• _WHAT IS BEING ASKED_: In the court decision below, condense the paragraph that begins "The pro se plaintiff, an inmate currently confined" into a brief bulleted list that keeps its main facts.

• _DOCUMENT SECTION_:

_ _ _ _ _ _ _

Bumpas v. Corr. Corp. of America, 3:10-1055
Decision Date | 30 August 2011 |
Docket Number | NO. 3:10-1055,3:10-1055 |
Parties | DARRELL W. BUMPAS v. CORRECTIONS CORPORATION OF AMERICA, et al. |
Court | U.S. District Court — Middle District of Tennessee |
By Order entered January 19, 2011 (Docket Entry No. 21), this prisoner civil rights action was referred to the Magistrate Judge to enter a scheduling order for the management of the case, to dispose or recommend disposition of any pretrial motions under 28 U.S.C . § 636(b)(1)(A) and (B), and to conduct further proceedings, if necessary, under Rule 72(b) of the Federal Rules of Civil Procedure, and the Local Rules of Court.
As set out below, the Court recommends that most of the claims and all but one of the defendants in this action be dismissed from the action pursuant to 28 U.S.C §§ 1915(e)(2)(B).
The pro se plaintiff, an inmate currently confined at the Davidson County Criminal Justice Center ("CJC"), filed a 23 page complaint naming at least 25 defendants, and 86 pages of attachments. See Docket Entry Nos. 1-2. The plaintiff asserts civil rights claims based oncircumstances and events occurring during his incarceration at the Metro/Davidson County Detention Facility ("MDCDF") in 2000 and 2010. By Order entered November 15, 2010 (Docket Entry No. 3), he was granted in forma pauperis status under 28 U.S.C. § 1915 but was ordered to revise the statement of his claims by providing a short and plain statement setting forth with particularity the factual allegations supporting his claims. The plaintiff thereafter filed a motion (Docket Entry No. 19) to amend his complaint, accompanied by a proposed amended complaint setting out 17 categories of claims and naming 45 defendants.
By Order entered January 19, 2011 (Docket Entry No. 21), the Court granted the plaintiff's motion to amend, reviewed the amended complaint (Docket Entry No. 25), and found that, while the plaintiff's assertions were often delusional in nature, the amended complaint contained some claims which were not facially frivolous under 28 U.S.C. § 1915A and directed the Clerk to send to the plaintiff blank service packets for the defendants and to issue process to the defendants upon the return of completed service packets. On February 3, 2011, the Clerk issued process to the 45 defendants named in the amended complaint. See Docket Entry No. 31.
Because of the nature of the plaintiff's allegations, the sheer number of defendants involved, and the fact that process for many of the defendants had been returned unexecuted, the Court, by Order issued March 8, 2011 (Docket Entry No. 115), provided that a further review of the plaintiff's claims, pursuant to 28 U.S.C §§ 1915(e)(2)(B)(ii) and (iii), would take place prior to any served defendant being required to answer or otherwise respond to the complaint and prior to the reissuance of process to any defendant for whom process was returned unexecuted. The Court took under advisement the plaintiff's motion (Docket Entry No. 47) to have three additional service packets sent to him, the plaintiff's motion (Docket Entry No. 86) to have 36 additional servicepackets sent to him and to have process re-issued on these 36 service packets, and the motion to dismiss (Docket Entry No. 91) filed by Defendant Mark Fishburn.

_ _ _ _ _ _ _

• _RECORD LIST_:
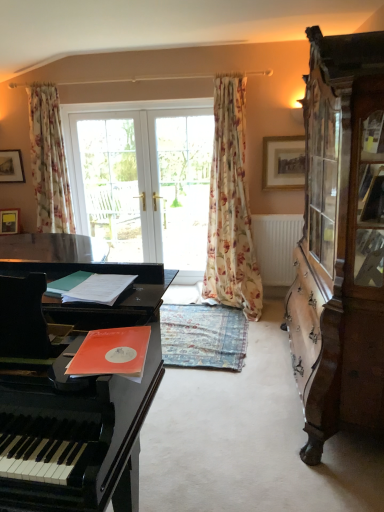
Question: Is wooden cabinet at right at the left side of floral fabric curtain at upper left, which is the 1th curtain from left to right?

Choices:
 (A) yes
 (B) no

Answer: (B)

Question: Is wooden cabinet at right far from floral fabric curtain at upper left, acting as the 2th curtain starting from the right?

Choices:
 (A) yes
 (B) no

Answer: (A)

Question: Is the position of wooden cabinet at right less distant than that of floral fabric curtain at upper left, acting as the 2th curtain starting from the right?

Choices:
 (A) no
 (B) yes

Answer: (B)

Question: From a real-world perspective, does wooden cabinet at right sit lower than floral fabric curtain at upper left, which is the 1th curtain from left to right?

Choices:
 (A) no
 (B) yes

Answer: (B)

Question: Is wooden cabinet at right placed right next to floral fabric curtain at upper left, which is the 1th curtain from left to right?

Choices:
 (A) yes
 (B) no

Answer: (B)

Question: Considering the positions of white glass doors at center and white glossy door at center, which is the first screen door from right to left, in the image, is white glass doors at center taller or shorter than white glossy door at center, which is the first screen door from right to left,?

Choices:
 (A) tall
 (B) short

Answer: (A)

Question: From a real-world perspective, is white glass doors at center physically located above or below white glossy door at center, which ranks as the 2th screen door in left-to-right order?

Choices:
 (A) below
 (B) above

Answer: (A)

Question: In the image, is white glass doors at center on the left side or the right side of white glossy door at center, which ranks as the 2th screen door in left-to-right order?

Choices:
 (A) left
 (B) right

Answer: (A)

Question: Is point (160, 172) closer or farther from the camera than point (203, 115)?

Choices:
 (A) closer
 (B) farther

Answer: (B)

Question: In terms of height, does floral fabric curtain at center, the first curtain from the right, look taller or shorter compared to white matte radiator at center?

Choices:
 (A) short
 (B) tall

Answer: (B)

Question: In terms of size, does floral fabric curtain at center, the 2th curtain positioned from the left, appear bigger or smaller than white matte radiator at center?

Choices:
 (A) big
 (B) small

Answer: (A)

Question: From a real-world perspective, is floral fabric curtain at center, the first curtain from the right, above or below white matte radiator at center?

Choices:
 (A) below
 (B) above

Answer: (B)

Question: From the image's perspective, is floral fabric curtain at center, the 2th curtain positioned from the left, above or below white matte radiator at center?

Choices:
 (A) above
 (B) below

Answer: (A)

Question: From a real-world perspective, is white glass doors at center positioned above or below black polished piano at left?

Choices:
 (A) above
 (B) below

Answer: (A)

Question: Is point (114, 225) positioned closer to the camera than point (71, 476)?

Choices:
 (A) closer
 (B) farther

Answer: (B)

_ _ _ _ _ _ _

• _COMPLETE RESPONSE_:
- The plaintiff, representing himself, is an inmate held at the Davidson County Criminal Justice Center (CJC).
- He filed a 23-page complaint naming at least 25 defendants, with 86 pages of attachments (Docket Entry Nos. 1-2).
- His civil rights claims arise from events during his incarceration at the Metro/Davidson County Detention Facility (MDCDF) in 2000 and 2010.
- An Order entered November 15, 2010 (Docket Entry No. 3) granted him in forma pauperis status under 28 U.S.C. § 1915. It also ordered him to restate his claims in a short and plain statement giving the supporting facts with particularity.
- He then moved to amend his complaint (Docket Entry No. 19). He submitted a proposed amended complaint with 17 categories of claims against 45 defendants.